» **Problem**: Write the next part of the development aid text below, starting right after its final sentence.

Articles, Thoughts and Ideas

IS FREE AID FREE? International Affairs Forum Vol 4, No 2, December 2013.

Synopsis  An important factor that needs to be taken into account in analyzing development aid effectiveness (distinguishing it from emergency or humanitarian aid) is its ongoing opportunity cost. This can seriously complicate the measurement of its impact. Opportunity cost for a donor is a small cut in its national income which could have been used for something else like improving schools or providing support to the poor at home. What about the opportunity costs to the recipient country? These costs include both the direct transaction costs to the country of absorbing aid such as the highly time-intensive negotiations and learning processes required to deal with donors and the extensive indirect/ “systemic” costs of aid in terms of societal, institutional, cultural and economic development (e.g. resource curse effects) that corrupt  capacity rather than building it. With these significant costs its impact can easily be negative, something which is not captured in individual project impact studies regardless of their level of sophistication.

Full article at: http://www.tandfonline.com/doi/full/10.1080/23258020.2013.876865#.U7FnMv0U-_I

BRICS AND DEVELOPMENT AID: COULD CHINESE AID BE ANY DIFFERENT?

International Affairs Forum July 2013

Of the BRICS nations none has affected development aid as critically as China. The Chinese aid programs have attracted critics who claim its goals focus on access to oil and other resources and defenders who point to its improved concept of aid and the impact of its concessional loans. In April 2011, the Government finally produced a policy paper on foreign aid that outlined its objectives, scope, and principles for assistance.  The question is – can China’s large donation stream really in the end help the internal development of recipient countries?

On 24 March 2013, new Chinese President Xi JinPing gave a speech in Dar Es Salaam, Tanzania, in which he tried to explain the rapidly increasing Chinese exports to Africa and Chinese imports of African raw materials which are blamed for wiping out African manufacturing and causing African economies to revert to a colonial structure. He also confirmed an earlier promise by President Hu Jintao of $20 billion in loans over three years plus extensive training assistance, the latest expansion of China’s aid program which has risen from a negligible amount in 2000 to over $20 billion a year worldwide in 2012 – 44% to Africa, 36% to Latin America, and 20% to South-east Asia. The total aid and investment flows to Sub-Saharan Africa are larger than US development assistance, while annual Chinese investment flows to Africa have been nearly as much as US direct investment.

China was formally recognized as a donor at a major Aid Conference in Busan, South Korea in December 2011. But it only reluctantly acceded to the OECD aid philosophy, agreeing to join a watered down Conference Declaration only after strenuous efforts (notably by Britain) to convince it to participate. China provided aid in the past to projects such as the construction of the Tanzania–Zambia railway in the 1970s, but its formal aid initiative dates from 1993 when it set up a foreign aid fund. In 1995, the Export–Import Bank of China began to provide low-interest loans to developing countries. In 2000, the Forum on China–Africa Cooperation was initiated; and in 2006, China announced its arrival in Africa by stating that it would commit US$20 billion over 3 years to support Chinese exports and business in Africa, a sum larger than that of any other donor to Africa, including the World Bank. In 2009, China further announced a plan to help Africa in climate change, clean energy, agriculture, health, and education and a further US$10 billion in concessional loans. It also to some extent came into line with the OECD by allowing zero-tariff treatment on 95% of exports from African countries with which it had diplomatic relations.

» **The data**:
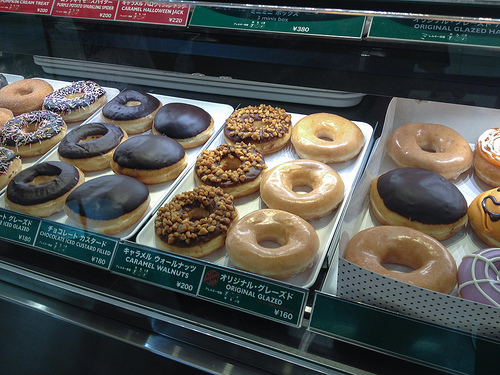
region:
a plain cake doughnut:
[3, 77, 48, 109]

» **Written answer**:
Chinese aid programs have attracted broad criticism (Tan-Mullins, Mohan, & Power, 2010). The main charges leveled have been: that its goal is primarily to gain access to oil and other natural resources; that its aid is often not truly aid but investment; that it makes corruption worse through lack of conditions and a willingness to deal with whoever holds power, undermining OECD Development Assistance Committee (DAC) donors’ efforts to promote good governance; that Chinese enterprises ignore environmental and social standards; that Chinese state enterprises investing in Africa use government subsidies that undercut African business; that its aid projects abroad rely on imported Chinese labor; and, that it is free-riding on debt relief provided by the OECD donors (Brautigam, 2010). The skeptical view was reflected in a study from New York University in 2008 (The Wagner School, 2008). It found that aid and investment were indeed primarily directed at raw materials and, secondly, at infrastructure. Oil comprises the large majority of Chinese imports from Africa and infrastructure financing is largely concentrated in Angola, Nigeria, Ethiopia, and Sudan, all of which have oilfields. Second, it charged that Chinese aid was motivated by political objectives such as the isolation of Taiwan. Third, Chinese aid and investment is used to open up foreign markets for Chinese goods and help Chinese companies invest in foreign markets.

A more favorable study (Lum, 2009) found that much of Chinese lending has been in the form of business transactions between African and Chinese enterprises or purchases of stocks or bonds in African companies. But China has been open about this (referring to it as concessional loans). Furthermore, while Chinese investment and aid has gone to mineral industries, it has also moved across sectors. China’s willingness to deal with corrupt leaders (e.g. Mugabe in Zimbabwe) is changing and it has also played constructive roles such as mediator in the Sudan. China’s own labor market is tightening and its pollution problems are worsening, so that its labor and environmental laws are being modernized. Finally, with regard to free-riding on OECD debt relief the majority of China’s projects are in resource-rich countries where debt relief has been insignificant, and China claims to have itself offered debt relief equal to about a sixth of the value of its concessional and interest-free loans.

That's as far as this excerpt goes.